По вечерам она часто говорит с Петро. Тот на своем веку всего видал. И русалку на гребле, и ведьму за клуней. И черт один раз чуть не утопил его на плотине. Затащил в болото… Да спасибо, что вспомнил, перекрестился… А то не быть бы ему в живых!
— А черт — как захохочет! И пропал… А я уж на хребле стою…
— Да вы пьяны небось были? — смеется дядюшка.
Маня грозит ему кулачком. «Противный дядюшка!»
— Действительно, Хведор Хвилиппыч… У менэ в голове дуже шумело. Но пьян я не был. Ни! Хорошо, я догадался, перекрестился вот так. Как он захохочет! И пропал. А я уж на хребле стою…
Он раз десять рассказывает об этом. И все в одних и тех же выражениях.
По гребле да мимо кладбища он никогда ночью не пойдет. Потому — нечисто.
Но Маня верит во все: и в ведьму, и в черта, и в русалку. Для нее не умерли боги…
Любит она и пение дивчат на селе, в праздники. Только мало певуний осталось. Многие ушли в Крым, на заработки. А парубки ходят угрюмые. Все собираются кучками. О чем-то шепчутся…
Всей семьей Горленко в экипажах возвращаются вечером с поля, со жнитва. Внизу, в лощине, идет скот.
— Глядите! Глядите! Что они делают! Какие смешные! — кричит Маня, дергая дядюшку за рукав.
— Oh sancta simplicitas! — смеется дядюшка. — C'est trop fort, èa!
Вера Филипповна вспыхивает. Соня молчит и смотрит в сторону. Ее губы стиснуты. На лбу, между бровей шнурочками, залегла тонкая морщинка.
— Ах, какие они смешные! — кричит Маня, задыхаясь от смеха.
Удар пастушьего бича прекращает эту идиллию.

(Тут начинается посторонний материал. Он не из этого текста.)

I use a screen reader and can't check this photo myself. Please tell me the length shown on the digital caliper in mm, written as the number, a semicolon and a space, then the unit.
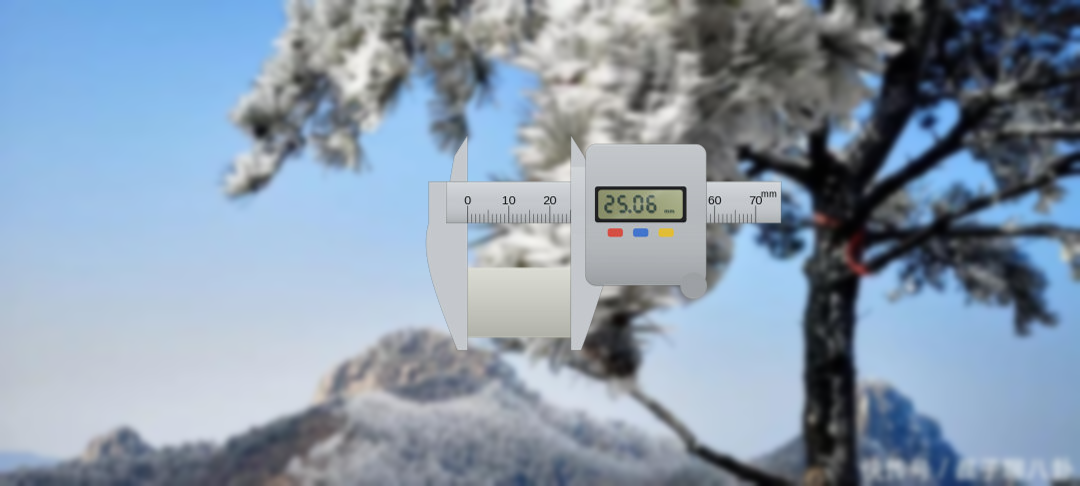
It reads 25.06; mm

— Не оглядывайся! Довольно! — обрывает резко Вера Филипповна. — Ты ведешь себя неприлично!
Изумленно и сконфуженно глядят на нее «глаза Миньоны».
В спальне, вечером, после долгого колебания Соня говорит подруге:
— Маня… Принято не замечать того, что ты нынче видела в поле. И не говорить об этом. Мне была очень досадно, что ты смеялась. Знаешь, что эта было?
— Нет… — Глаза Мани широко открыты.
— Это любовь животных…
— Лю-бовь??!
Соня спокойно объясняет то, что неизвестно детям города. Она же с детства любит животных. И проводила целые часы на скотном дворе. Для нее давно нет тайны. Ей ни смешно, ни противно. Скотница сама хлопочет о том, чтоб встретились пары. От этого родятся прелестные телята или жеребята. Такие беспомощные, невинные, с кроткими глазами. И все этого ждут. И все говорят об этом не стесняясь, когда корове или лошади надо родить. Все это так просто! И только мама воображает, что я об этом не знаю ничего…
После долгой задумчивости Соня говорит, как бы думая вслух:
— Животные счастливее людей. У нас была горничная Оксана… Красивая, так чудно пела!.. И дядюшка любил ее…
— Как любил? Что ты говоришь? Как мог он ее любить? А дама на портрете?
— Ах, это другое. То было давно… Ну, словом, у Оксаны должен был родиться ребенок. И ее прогнали… Ах, как сердилась мама! Как она плакала, эта бедняжка! Теперь она живет у Лизогубов и все еще… любит дядюшку. И бывает у него в гостях… Но мама до сих пор ее на глаза не пускает.
Маня вдруг бледнеет. Из огромных глаз глядит потревоженная, пробуждающаяся душа.
— Так ты думаешь… Постой!.. Ничего не понимаю… Ты думаешь, значит, что и люди… что любовь…
Соня краснеет и отворачивается.
— Не знаю, право… Может быть, да…
— Молчи! Молчи! — бешено кричит Маня. — Нет!.. Нет!.. Этого не может быть!.. Не должно быть!.
— Перестань! Маня! О чем ты плачешь?
— Ах, зачем ты мне сказала! Зачем ты разбила мои грезы? О, какое отвращение! Я не хочу теперь любить! Я не хочу жить! Я не могу видеть дядюшку!
— Маня… Прости меня! Маня…
— Нет! Я не верю тебе! Мы не животные… Мы люди… Этого не может быть! Слышишь ты? Этого не должно быть!
Каждый вечер Соня и Маня ходят на леваду любоваться солнечным закатом. До безумия любит Маня этот час, когда пылают краски. Потом гаснут, словно огонь под пеплом. И быстро, без сумерек, падает нежная ночь.
Такая дивная тишина стоит в степи! Только гогочут гуси, которых гонит крохотная девочка. Скрипучие, металлические, словно железные звуки…
Дурман — белый, яркий — встает по дороге из полумрака. Маня любит его запах, ядовитый и сладкий…
А как пахнет конопля в эти часы! Целый лес ее стоит на краю поля. Высокая, растрепанная, она похожа на русалку.
В светлых платьях, с венками из васильков, с распущенными косами, они сидят на пригорке.